In part 1 of this thesis, we discuss the characterization of a novel class of proteins belonging to the domain of unknown function (DUF) 3365 family. Bioinformatic analyses revealed that a subset of this family that contains heme c as a cofactor could be classified into two clusters based on properties predicted from genomic analysis. Proteins belonging to cluster 1 were predicted to have non-signal transduction or redox functions, whereas those belonging to cluster 2 were predicted to perform signal transduction. To better understand the properties and behaviors that may distinguish the two clusters, we selected one protein from each cluster (P. putida protein from cluster 1, and P. azotoformans receptor from cluster 2) and extensively characterized them in terms of their structures, reactivities, and responses to diatomic gas molecules. We discovered that the two proteins show striking differences in their response to O₂ and NO, and concluded that the P. putida protein perhaps behaves as a redox sensor within the cell. The P. azotoformans receptor showed similar spectroscopic and kinetic properties to NO sensors, which is unusual for a periplasmic protein and may have implications in terms of mediating a faster response to the environment. We further investigated this receptor as it has a unique architecture containing an isolated cytoplasmic HAMP domain, but no additional signaling domain normally associated with HAMP domains. We discovered that the receptor interacts with nanomolar affinity to its cognate Ser/Thr kinase through biochemical methods and cryo electron microscopy. We have also shown that NO binding to the receptor influences kinase activity. This work forms the basis for subsequent in vitro and bacterial studies on the role that this subset of DUF 3365 proteins plays in terms of NO binding and signal transmission.

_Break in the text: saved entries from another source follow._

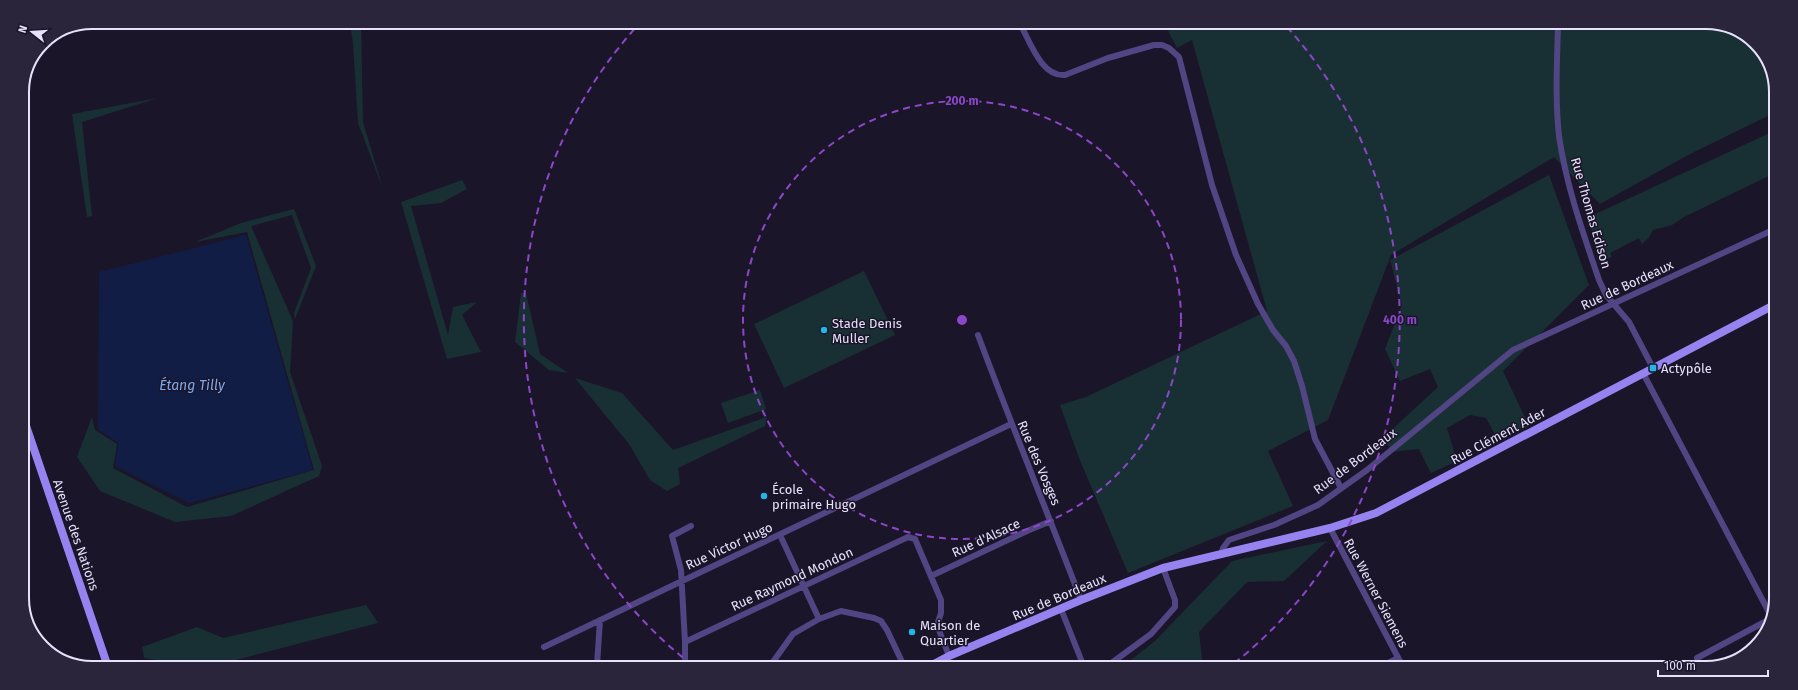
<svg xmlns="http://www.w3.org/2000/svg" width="1798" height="690" font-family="'Fira Sans',sans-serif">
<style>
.green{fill:#183033}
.water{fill:#121d45}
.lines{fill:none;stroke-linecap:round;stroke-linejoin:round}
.street{stroke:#514583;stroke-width:6}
.secondary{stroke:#9683f0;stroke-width:8}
.ring{fill:none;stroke:#8b47c8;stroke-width:2;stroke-dasharray:7 5}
.poi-dot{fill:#24b5e5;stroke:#1b152a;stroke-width:1.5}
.labels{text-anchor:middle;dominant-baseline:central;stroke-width:3;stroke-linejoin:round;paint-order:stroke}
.street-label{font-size:13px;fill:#e8e1fb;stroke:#1b152a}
.poi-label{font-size:13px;fill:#e8e1fb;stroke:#1b152a;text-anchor:start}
.water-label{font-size:14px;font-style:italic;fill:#7ba9ef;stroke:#1b152a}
.rim{fill:none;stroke:#e8e1fb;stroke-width:2}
.centre{fill:#8b47c8;stroke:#1b152a;stroke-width:2}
.ring-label{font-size:12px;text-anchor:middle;font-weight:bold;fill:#8b47c8;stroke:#1b152a;stroke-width:3;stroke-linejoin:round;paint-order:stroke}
</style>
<rect width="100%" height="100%" fill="#1b152a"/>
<!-- green -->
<path class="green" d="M 350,23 L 361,23 L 363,122 L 383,189 L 358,123 L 353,43 Z
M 742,24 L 798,24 L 739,26 Z
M 1004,24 L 1045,24 L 1011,28 Z
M 1186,25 L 1729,26 L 1761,49 L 1776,87 L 1776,112 L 1688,155 L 1600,204 L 1554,157 L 1391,255 L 1328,420 L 1268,451 L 1293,506 L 1128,573 L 1079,458 L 1060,405 L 1086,397 L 1267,311 L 1192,40 L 1177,48 L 1168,31 Z
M 158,98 L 82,122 L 92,216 L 87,217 L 72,114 Z
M 1776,130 L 1775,173 L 1684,217 L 1672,225 L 1653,230 L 1649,237 L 1642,244 L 1639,238 L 1610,253 L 1612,257 L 1602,261 L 1587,218 Z
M 1549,175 L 1589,285 L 1503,371 L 1529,426 L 1498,440 L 1486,418 L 1470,415 L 1447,428 L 1457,461 L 1431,473 L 1419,449 L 1391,452 L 1384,437 L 1438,387 L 1430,369 L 1400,381 L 1385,349 L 1402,305 L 1390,260 Z
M 462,180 L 467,189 L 441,203 L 411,206 L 448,335 L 453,307 L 477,302 L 462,315 L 481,352 L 447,359 L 401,202 Z
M 294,209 L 316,266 L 295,319 L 294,313 L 311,268 L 292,215 L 251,226 L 293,321 L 290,372 L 322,466 L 319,476 L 231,516 L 175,522 L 100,491 L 77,457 L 92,417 L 95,430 L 117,444 L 113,468 L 187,507 L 314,470 L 247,232 L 195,242 L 241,223 Z
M 864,271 L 895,335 L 784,388 L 754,324 Z
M 521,293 L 526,293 L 540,354 L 568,373 L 549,370 L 515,342 Z
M 575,378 L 622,393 L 673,450 L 767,417 L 765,426 L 678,468 L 680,484 L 667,491 L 650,480 L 629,444 Z
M 760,390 L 766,409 L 728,423 L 721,403 Z
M 1327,541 L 1284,581 L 1247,582 L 1199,632 L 1203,667 L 1122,667 L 1155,641 L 1232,561 Z
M 366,605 L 378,623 L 217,665 L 183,664 L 144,658 L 142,647 L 197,627 L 223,638 Z"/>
<!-- water -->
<path class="water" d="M 246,235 L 313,470 L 189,503 L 115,466 L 118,443 L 98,429 L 99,272 Z"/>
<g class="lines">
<!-- street -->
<path class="street" d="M 1020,24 C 1030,41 1041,77 1065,75 L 1108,58 L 1154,45 L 1162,45 L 1169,48 L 1179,57 L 1212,185 L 1236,255 L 1258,304 L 1273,330 L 1286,346 L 1294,361 L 1302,386 L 1315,439 L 1341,488
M 1558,25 C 1557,62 1555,99 1559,136 C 1566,185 1583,233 1599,280 L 1606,295 L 1629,322 L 1653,368
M 978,335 C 1011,424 1047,511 1081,600
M 1643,373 L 1772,618 L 1697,658
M 1330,528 L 1403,667
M 780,535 L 819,619
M 1221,555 L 1223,548 L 1229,540 L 1274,525 L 1318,505 L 1367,470 L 1513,350 L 1775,229
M 931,576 L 1027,531 L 1051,521
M 1061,609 L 1084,667
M 685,642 L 908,537 L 915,539 L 941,600 L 941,613 L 937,625 L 949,656
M 544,647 L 1011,424
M 597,665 L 600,620
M 685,666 L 685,642 L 681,570 L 672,536 L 691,526
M 770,666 L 793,634 L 819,619 L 841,611 L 874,618 L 881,621 L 887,630 L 904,666
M 1106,667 L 1151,634 L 1175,607 L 1175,600 L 1163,568
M 1380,667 L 1398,658"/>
<!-- secondary -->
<path class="secondary" d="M 22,414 L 107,664
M 930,666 L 949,656 L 1081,600 L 1163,568 L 1330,528 L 1376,513 L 1774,305"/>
</g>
<!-- distance rings -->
<g class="ring">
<circle cx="962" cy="320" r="219"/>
<path d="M692 665A438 438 0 0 1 639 24M1287 27A438 438 0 0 1 1232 665"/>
</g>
<!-- markers -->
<g class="poi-dot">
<circle cx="824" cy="330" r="4"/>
<rect x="1649" y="364" width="8" height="8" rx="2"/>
<circle cx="764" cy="496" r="4"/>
<circle cx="912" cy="632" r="4"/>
</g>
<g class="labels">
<!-- street labels -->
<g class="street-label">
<text transform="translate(1591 213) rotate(74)">Rue Thomas Edison</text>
<text transform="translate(1627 285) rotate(-25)">Rue de Bordeaux</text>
<text transform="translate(1498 436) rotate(-28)">Rue Clément Ader</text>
<text transform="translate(1355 461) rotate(-37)">Rue de Bordeaux</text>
<text transform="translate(1039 463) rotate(67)">Rue des Vosges</text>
<text transform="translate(76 535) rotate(71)">Avenue des Nations</text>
<text transform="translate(986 538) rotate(-25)">Rue d'Alsace</text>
<text transform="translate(729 546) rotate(-25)">Rue Victor Hugo</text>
<text transform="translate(792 579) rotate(-25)">Rue Raymond Mondon</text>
<text transform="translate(1376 593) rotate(62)">Rue Werner Siemens</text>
<text transform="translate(1059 597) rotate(-23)">Rue de Bordeaux</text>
</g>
<!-- poi labels -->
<g class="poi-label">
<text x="832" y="323">Stade Denis<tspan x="832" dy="15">Muller</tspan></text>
<text x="1661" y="368">Actypôle</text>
<text x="772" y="489">École<tspan x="772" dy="15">primaire Hugo</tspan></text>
<text x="920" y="625">Maison de<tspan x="920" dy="15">Quartier</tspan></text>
</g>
<!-- water labels -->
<g class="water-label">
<text x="192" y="385">Étang Tilly</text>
</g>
</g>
<!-- crop -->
<path d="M0 0H1798V690H0ZM92 29H1706A63 63 0 0 1 1769 92V598A63 63 0 0 1 1706 661H92A63 63 0 0 1 29 598V92A63 63 0 0 1 92 29Z" fill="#2b253b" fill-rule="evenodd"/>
<path class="rim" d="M92 29H1706A63 63 0 0 1 1769 92V598A63 63 0 0 1 1706 661H92A63 63 0 0 1 29 598V92A63 63 0 0 1 92 29Z"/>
<circle cx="962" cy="320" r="6" class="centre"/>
<g class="ring-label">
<text x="962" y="105">200 m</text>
<text x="1400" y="324">400 m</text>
</g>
<!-- north arrow -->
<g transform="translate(32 32) rotate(287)" stroke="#1b152a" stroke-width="3" paint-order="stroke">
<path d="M0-3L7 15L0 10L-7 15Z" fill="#e8e1fb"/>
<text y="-6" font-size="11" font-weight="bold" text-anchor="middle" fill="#e8e1fb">N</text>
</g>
<!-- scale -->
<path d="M1658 670v6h110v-6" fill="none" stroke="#e8e1fb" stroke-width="2"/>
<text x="1664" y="670" font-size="12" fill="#e8e1fb" stroke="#1b152a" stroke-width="3" paint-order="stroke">100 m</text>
</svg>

In part 2, we present the development of an ELISA-based high-throughput screen to identify inhibitors of lysinoalanine (Lal) crosslinking in the hook protein FlgE of spirochetes. Spirochetes are defined by their unique morphology and rotational motility that is mediated by axial periplasmic flagella (PFs) that allow them to invade and colonize host tissues efficiently. Motility is essential for the virulence of several spirochete pathogens. Recently, we have shown that FlgE from the oral pathogen Treponema denticola catalyzes a unique inter-subunit post-translational protein cross-linkage in the form of lysinoalanine (Lal). Lal crosslinking within spirochete hooks is essential for spirochete motility and therefore pathogenesis. Interestingly, prevention of Lal crosslinking through mutation or inhibition with small molecules impairs motility in spirochetes. Lal formation thus represents a potential target for novel drug discovery to treat spirochaete-related diseases.

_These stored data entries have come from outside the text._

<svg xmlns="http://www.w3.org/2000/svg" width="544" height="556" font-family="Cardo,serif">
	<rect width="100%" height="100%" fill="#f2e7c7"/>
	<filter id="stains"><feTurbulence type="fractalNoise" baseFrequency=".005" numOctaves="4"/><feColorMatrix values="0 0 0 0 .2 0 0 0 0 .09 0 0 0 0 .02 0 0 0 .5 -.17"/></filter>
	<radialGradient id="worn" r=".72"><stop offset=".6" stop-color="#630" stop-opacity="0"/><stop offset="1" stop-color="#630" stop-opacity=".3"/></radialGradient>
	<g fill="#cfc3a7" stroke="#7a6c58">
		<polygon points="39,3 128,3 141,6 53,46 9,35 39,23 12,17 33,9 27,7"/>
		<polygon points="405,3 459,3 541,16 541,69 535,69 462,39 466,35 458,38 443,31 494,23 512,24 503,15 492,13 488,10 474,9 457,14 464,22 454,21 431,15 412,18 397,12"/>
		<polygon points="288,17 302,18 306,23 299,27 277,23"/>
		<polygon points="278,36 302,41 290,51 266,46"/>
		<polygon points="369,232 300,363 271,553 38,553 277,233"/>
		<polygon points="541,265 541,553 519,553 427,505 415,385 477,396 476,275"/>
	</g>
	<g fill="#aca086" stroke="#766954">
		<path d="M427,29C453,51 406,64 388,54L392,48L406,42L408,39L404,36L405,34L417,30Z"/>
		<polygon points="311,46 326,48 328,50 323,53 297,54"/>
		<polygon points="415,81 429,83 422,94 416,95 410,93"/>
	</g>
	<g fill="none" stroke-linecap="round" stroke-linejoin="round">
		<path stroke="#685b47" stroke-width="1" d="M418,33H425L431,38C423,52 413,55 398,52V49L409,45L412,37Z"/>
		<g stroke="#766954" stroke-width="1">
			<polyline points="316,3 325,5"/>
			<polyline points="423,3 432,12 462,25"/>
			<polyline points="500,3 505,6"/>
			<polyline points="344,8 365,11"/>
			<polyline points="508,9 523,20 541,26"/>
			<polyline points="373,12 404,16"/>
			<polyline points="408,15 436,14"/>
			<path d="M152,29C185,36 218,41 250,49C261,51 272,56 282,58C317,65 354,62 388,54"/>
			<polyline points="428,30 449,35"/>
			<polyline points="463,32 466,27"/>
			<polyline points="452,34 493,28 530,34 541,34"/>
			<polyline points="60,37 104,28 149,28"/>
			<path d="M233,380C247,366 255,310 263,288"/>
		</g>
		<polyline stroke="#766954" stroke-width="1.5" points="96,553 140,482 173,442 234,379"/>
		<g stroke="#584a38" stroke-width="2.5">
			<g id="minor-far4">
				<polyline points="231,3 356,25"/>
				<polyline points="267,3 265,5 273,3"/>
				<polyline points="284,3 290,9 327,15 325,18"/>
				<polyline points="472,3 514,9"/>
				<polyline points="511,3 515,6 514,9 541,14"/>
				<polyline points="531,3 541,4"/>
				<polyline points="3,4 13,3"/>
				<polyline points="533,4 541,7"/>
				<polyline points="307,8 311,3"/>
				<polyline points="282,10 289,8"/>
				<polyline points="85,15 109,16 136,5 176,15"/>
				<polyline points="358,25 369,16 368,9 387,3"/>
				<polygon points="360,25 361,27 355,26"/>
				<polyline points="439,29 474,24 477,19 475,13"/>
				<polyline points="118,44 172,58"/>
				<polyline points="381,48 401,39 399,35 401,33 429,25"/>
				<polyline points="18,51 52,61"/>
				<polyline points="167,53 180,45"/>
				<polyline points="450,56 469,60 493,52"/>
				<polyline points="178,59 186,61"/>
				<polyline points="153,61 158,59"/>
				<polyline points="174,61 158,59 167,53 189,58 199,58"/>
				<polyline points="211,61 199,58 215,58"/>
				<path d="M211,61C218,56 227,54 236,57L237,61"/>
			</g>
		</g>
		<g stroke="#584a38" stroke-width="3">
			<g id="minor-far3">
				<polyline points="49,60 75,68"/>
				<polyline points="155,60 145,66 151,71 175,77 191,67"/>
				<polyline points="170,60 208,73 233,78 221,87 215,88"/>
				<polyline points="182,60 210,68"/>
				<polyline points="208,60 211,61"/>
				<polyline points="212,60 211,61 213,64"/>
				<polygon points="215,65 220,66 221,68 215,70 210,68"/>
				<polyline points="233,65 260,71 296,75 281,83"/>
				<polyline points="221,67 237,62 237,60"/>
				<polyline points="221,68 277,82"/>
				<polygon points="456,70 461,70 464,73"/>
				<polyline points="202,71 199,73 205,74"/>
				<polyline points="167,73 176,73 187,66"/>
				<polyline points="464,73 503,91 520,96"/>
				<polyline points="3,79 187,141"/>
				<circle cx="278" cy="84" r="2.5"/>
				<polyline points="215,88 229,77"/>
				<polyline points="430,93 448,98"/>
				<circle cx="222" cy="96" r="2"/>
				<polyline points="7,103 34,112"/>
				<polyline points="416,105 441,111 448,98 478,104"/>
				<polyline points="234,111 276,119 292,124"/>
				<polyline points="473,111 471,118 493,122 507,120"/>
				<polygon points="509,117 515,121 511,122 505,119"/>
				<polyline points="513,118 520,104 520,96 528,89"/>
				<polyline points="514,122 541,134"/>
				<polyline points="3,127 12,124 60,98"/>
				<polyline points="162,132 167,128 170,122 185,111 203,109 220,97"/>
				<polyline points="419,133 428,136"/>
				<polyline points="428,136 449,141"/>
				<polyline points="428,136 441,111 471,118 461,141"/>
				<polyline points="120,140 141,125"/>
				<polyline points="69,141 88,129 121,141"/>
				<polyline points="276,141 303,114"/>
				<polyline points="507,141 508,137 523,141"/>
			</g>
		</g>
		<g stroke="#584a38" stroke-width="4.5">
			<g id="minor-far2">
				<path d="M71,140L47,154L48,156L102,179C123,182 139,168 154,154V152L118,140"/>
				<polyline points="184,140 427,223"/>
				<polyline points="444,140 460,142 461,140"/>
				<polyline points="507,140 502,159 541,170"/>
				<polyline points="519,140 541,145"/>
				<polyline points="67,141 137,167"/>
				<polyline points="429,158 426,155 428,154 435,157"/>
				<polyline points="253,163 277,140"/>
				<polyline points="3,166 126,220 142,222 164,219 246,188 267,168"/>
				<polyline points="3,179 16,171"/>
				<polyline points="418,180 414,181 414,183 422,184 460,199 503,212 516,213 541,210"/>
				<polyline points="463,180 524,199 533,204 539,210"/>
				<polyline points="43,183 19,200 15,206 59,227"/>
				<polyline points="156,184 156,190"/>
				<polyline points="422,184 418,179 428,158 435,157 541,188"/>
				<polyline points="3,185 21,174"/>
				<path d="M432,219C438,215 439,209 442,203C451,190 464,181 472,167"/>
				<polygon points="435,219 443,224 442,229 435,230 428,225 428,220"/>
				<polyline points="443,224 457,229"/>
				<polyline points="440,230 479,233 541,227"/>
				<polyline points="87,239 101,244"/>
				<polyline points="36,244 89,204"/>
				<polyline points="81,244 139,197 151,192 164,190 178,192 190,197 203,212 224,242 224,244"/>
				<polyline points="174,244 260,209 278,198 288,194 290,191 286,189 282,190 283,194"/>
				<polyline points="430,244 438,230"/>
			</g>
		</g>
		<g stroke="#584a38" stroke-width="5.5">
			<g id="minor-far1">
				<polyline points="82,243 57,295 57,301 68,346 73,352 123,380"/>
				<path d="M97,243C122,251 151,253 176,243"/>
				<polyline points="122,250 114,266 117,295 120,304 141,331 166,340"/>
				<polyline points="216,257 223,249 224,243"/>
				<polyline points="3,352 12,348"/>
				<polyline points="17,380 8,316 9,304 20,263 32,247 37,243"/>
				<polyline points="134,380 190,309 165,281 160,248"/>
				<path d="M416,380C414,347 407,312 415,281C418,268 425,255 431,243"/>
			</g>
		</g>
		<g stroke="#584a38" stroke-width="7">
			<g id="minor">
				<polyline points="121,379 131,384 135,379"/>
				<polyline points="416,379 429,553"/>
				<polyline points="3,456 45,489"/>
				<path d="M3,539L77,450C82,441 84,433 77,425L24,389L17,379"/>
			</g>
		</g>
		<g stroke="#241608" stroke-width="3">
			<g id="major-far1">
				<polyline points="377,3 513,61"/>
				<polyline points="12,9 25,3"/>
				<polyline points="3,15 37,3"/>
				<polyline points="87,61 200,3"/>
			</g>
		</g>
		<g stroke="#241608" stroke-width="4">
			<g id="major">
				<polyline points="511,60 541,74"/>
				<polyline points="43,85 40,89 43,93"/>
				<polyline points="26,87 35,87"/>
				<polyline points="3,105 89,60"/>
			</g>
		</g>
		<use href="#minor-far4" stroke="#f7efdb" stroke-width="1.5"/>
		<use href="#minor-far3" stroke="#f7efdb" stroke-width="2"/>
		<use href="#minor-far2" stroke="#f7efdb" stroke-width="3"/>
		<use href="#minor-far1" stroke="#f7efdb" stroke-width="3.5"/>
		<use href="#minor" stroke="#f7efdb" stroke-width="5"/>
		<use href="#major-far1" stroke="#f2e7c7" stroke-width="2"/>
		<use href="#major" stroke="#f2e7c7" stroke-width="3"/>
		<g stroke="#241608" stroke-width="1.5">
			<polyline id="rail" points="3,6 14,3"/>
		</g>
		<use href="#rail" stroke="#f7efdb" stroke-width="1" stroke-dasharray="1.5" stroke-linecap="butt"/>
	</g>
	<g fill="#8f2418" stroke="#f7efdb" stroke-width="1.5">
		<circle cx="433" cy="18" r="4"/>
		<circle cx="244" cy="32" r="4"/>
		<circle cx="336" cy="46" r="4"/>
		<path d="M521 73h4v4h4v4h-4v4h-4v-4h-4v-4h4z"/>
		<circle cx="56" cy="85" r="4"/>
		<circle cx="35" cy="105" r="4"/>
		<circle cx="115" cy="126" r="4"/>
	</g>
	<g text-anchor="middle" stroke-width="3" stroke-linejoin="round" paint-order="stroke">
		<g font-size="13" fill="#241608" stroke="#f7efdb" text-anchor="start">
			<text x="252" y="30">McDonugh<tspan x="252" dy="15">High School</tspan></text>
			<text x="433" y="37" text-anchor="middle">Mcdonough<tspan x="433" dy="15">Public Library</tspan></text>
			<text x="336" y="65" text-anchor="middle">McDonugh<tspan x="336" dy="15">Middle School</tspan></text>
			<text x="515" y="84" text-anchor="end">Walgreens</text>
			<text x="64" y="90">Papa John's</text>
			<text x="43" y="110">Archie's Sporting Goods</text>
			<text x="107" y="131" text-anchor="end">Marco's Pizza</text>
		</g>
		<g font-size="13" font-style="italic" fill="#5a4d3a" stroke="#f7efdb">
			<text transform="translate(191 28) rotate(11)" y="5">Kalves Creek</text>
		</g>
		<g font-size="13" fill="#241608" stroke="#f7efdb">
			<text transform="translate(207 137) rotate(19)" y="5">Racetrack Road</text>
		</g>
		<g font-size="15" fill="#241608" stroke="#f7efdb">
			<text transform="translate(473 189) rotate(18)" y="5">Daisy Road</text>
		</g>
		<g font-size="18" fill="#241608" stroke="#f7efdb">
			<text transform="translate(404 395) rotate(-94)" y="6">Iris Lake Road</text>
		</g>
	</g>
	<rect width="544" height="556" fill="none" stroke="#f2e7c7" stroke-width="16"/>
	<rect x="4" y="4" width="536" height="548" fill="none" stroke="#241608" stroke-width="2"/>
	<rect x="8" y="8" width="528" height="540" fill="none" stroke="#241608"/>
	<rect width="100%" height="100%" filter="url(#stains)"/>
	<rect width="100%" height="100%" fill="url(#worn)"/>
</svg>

We have screened a small library ~800 compounds using the ELISA. The ELISA reconfirmed that hexachlorophene, a compound that was identified previously using a luciferase-based screen in our lab, is a potent inhibitor of Lal crosslinking. We have also identified two new compounds, honokiol and zafirlukast as potential inhibitors. The assay also detected several activator molecules, which surprisingly belong to some well-known commonly used families of antibiotics. Finally, our work demonstrates the utility of an ELISA-based sandwich assay for high-throughput monitoring of protein-protein interactions.